Personalised Care and Support Planning

An essential component of Personal Health Budgets (and personalised care more widely) are personalised care and support plans. A personalised care and support plan is a plan created between the individual and the local NHS team, and often involve input from a multidisciplinary team of professionals, and it enables people to identify their health and wellbeing goals, and to set out how the budget will be spent to enable them to reach their goals, to have quality of life and to keep healthy and safe. The process of personalised care and support plan also seeks to identify how these needs and outcomes will be met, and allows the NHS team and the individual to begin to think about who is going to meet these needs, how and when.

Expectations From The Process

The person with a personal health budget (or their representative) should:

  1. Be central in developing their personalised care and support plan and agree who is involved
  2. Be able to agree the health and wellbeing outcomes* they want to achieve, together with relevant health, education and social care professionals
  3. Get an upfront indication of how much money they have available for healthcare and support
  4. Have enough money in the budget to meet the health and wellbeing needs and outcomes* agreed in the personalised care and support plan
  5. Have the option to manage the money as a direct payment, a notional budget, a third party budget or a mix of these approaches
  6. Be able to use the money to meet their outcomes in ways and at times that make sense to them, as agreed in their personalised care and support plan.

*And learning outcomes for children and young people with education, health and care plans.

How PHBs Work

Personal Health Budgets can be used and managed in different ways.

  1. Notional Budget
  2. Third Party Budget
  3. Direct Payment

One option doesn’t have to be used in isolation, individuals can use different forms of PHB depending on their needs.

Notional Budget:

The CCG will still manage the individuals’ care entirely, commissioning the services and organising the provision of care, but the individual has greater choice over how the funding is spent, which providers are used, and what care is provided when and how.

Third Party Budget:

An organisation legally independent of both the individual and the NHS (for example, an independent user trust or a voluntary organisation) holds the money for the individual, pays for and arranges the care and support agreed in their care plan, but the individual will still have greater control over the care provided, when, how and by who.
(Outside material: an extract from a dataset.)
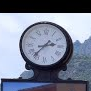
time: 2:36
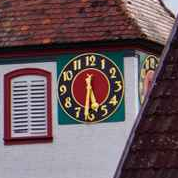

It is a collaboration between the third party and the individual (or representative).

Direct Payment:

Direct payments give the individual/representative the ability to manage the package themselves and employ staff directly and/or commission and arrange their own care from providers.

The financial aspect can be managed in one of two ways.

The individual/representative can open a dedicated bank account for their package funding, have the funding paid into that account and manage the package entirely themselves, including responsibility for paying wages, tax, pension contributions and national insurance, and/or paying invoices for providers and other costs.

The other option is to use a financial brokerage service who will manage the payment of staff wages and tax, NI and pension contributions and payment of invoices and other costs, whilst the individual/representative manages the care aspect of the package and is the legal employer.


My Personal Health Budget is a direct payment, in which I am the legal employer and manage the package myself, but the finances themselves are managed by a brokerage service.